» Task item
Look below for the line holding "ring mcp: (456, 355)" and the line holding "thumb mcp: (147, 103)". Transcribe exactly those lines and all lines between them, nothing more.

» Entries shown
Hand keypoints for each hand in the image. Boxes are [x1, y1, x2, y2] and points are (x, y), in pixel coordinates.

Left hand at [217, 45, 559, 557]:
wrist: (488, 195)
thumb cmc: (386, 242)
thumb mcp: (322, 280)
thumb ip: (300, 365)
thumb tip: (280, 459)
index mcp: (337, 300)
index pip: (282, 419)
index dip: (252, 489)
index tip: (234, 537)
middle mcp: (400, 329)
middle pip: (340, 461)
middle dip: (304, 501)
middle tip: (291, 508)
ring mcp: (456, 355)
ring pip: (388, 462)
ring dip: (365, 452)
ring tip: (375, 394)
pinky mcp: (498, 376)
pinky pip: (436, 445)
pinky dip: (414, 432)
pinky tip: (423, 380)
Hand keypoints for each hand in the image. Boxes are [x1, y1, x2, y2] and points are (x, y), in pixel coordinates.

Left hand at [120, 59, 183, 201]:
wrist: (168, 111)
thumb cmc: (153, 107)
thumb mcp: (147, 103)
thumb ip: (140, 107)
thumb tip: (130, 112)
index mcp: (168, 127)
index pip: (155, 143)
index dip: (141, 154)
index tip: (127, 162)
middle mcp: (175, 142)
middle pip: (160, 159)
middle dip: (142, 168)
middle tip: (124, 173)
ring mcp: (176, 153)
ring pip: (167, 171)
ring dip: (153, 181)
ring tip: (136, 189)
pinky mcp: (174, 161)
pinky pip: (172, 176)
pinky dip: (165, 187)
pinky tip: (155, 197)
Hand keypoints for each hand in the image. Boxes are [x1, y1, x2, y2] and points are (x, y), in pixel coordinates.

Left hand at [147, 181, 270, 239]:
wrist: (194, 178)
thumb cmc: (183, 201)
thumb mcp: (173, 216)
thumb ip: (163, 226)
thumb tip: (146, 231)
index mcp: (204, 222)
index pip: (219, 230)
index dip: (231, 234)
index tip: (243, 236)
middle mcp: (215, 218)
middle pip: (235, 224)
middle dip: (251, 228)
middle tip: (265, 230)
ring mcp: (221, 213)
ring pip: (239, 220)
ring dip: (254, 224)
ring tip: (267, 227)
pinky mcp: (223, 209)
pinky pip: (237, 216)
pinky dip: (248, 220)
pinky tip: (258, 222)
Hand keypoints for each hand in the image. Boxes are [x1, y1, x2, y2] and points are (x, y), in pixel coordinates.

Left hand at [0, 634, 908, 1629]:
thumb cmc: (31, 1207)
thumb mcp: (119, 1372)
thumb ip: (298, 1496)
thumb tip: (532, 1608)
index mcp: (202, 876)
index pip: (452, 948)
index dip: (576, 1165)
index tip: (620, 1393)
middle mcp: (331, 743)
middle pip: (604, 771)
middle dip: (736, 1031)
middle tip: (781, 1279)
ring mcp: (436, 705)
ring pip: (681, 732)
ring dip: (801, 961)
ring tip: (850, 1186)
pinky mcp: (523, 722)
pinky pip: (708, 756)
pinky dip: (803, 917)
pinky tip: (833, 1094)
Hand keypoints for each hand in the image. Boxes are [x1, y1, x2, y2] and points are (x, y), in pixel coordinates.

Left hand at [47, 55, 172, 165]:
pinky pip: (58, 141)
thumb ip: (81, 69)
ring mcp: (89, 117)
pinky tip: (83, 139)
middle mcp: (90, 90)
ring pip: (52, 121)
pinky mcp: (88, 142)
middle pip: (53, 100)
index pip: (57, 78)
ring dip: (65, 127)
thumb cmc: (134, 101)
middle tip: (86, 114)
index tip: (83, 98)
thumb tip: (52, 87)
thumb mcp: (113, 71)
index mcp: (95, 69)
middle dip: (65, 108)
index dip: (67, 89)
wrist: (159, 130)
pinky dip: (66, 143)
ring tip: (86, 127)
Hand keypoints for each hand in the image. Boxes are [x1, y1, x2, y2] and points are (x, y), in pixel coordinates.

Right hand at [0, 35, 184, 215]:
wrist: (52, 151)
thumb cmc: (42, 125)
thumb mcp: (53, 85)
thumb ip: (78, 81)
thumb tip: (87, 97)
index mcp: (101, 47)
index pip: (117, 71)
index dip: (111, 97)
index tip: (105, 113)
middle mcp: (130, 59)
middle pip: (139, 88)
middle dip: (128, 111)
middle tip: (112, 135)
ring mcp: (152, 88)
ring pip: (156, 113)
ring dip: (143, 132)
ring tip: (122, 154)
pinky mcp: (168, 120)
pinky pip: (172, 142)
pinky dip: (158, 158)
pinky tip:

» Response for this exercise
ring mcp: (456, 355)
ring pip: (388, 462)
ring dip: (365, 452)
ring tip: (375, 394)
pinky mcp: (498, 376)
pinky pip: (436, 445)
pinky dip: (414, 432)
pinky tip: (423, 380)
Hand keypoints for each hand in the image. Boxes are [x1, y1, x2, y2] and points are (x, y), in pixel coordinates.

Left hand at [120, 59, 183, 201]:
wrist: (168, 111)
thumb cmc: (153, 107)
thumb mcp: (147, 103)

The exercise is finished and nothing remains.